The "physical correction" of Wall Street's most crowded trades

When the risk of "having money but not being able to spend it" begins to be priced in, the financial markets react dramatically. Recently, US stocks experienced the fourth largest single-day sell-off of "momentum stocks" in the past decade.

It's worth noting that even independent power producers (IPPs) and nuclear power stocks, originally seen as the "shovel sellers" of the AI boom, haven't been spared. Previously, the market logic was that "AI-driven power shortages are good for power stocks," but now the logic has evolved to:If grid connections are disrupted, new electricity demand cannot be realized.

UBS analysts say that shares of IPP giants like Constellation Energy have fallen sharply due to concerns that new loads may not be able to contract with existing generating capacity.Year-to-date (YTD) decline has reached 27%.The market has realized that without the physical expansion of the power grid, mere power generation capacity is meaningless.

This panic has led to the rise of "anti-AI trading." Funds are flowing out of high-beta tech stocks and into defensive sectors such as chemicals and regional banks. This is a typical "deleveraging" sell-off, driven by both quantitative funds and actively managed funds.

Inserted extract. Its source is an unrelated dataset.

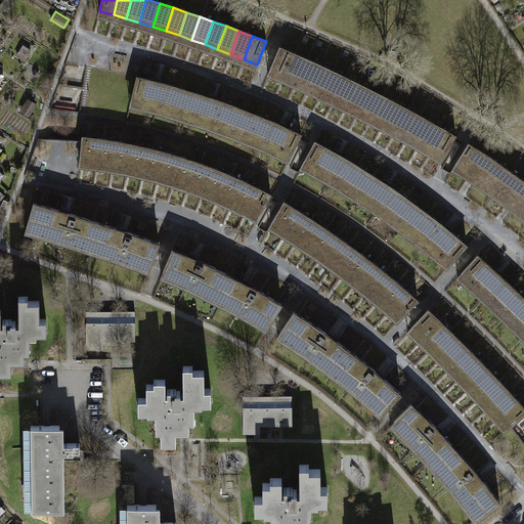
[(270,70),(284,76),(293,52),(279,47),(270,70)]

Currently, the market must resolve this vexing paradox: either believe that the power grid can miraculously expand to accommodate the $600 billion in Capex, or acknowledge that we have reached a physical bottleneck. If it's the latter, it means no power grid construction, no capital expenditure, and no demand for chips—ultimately, the valuation bubble of the AI supercycle will burst.

Currently, with Sanders and DeSantis forming a political encirclement and ERCOT closing its doors physically, Wall Street seems to be forced to accept the second possibility.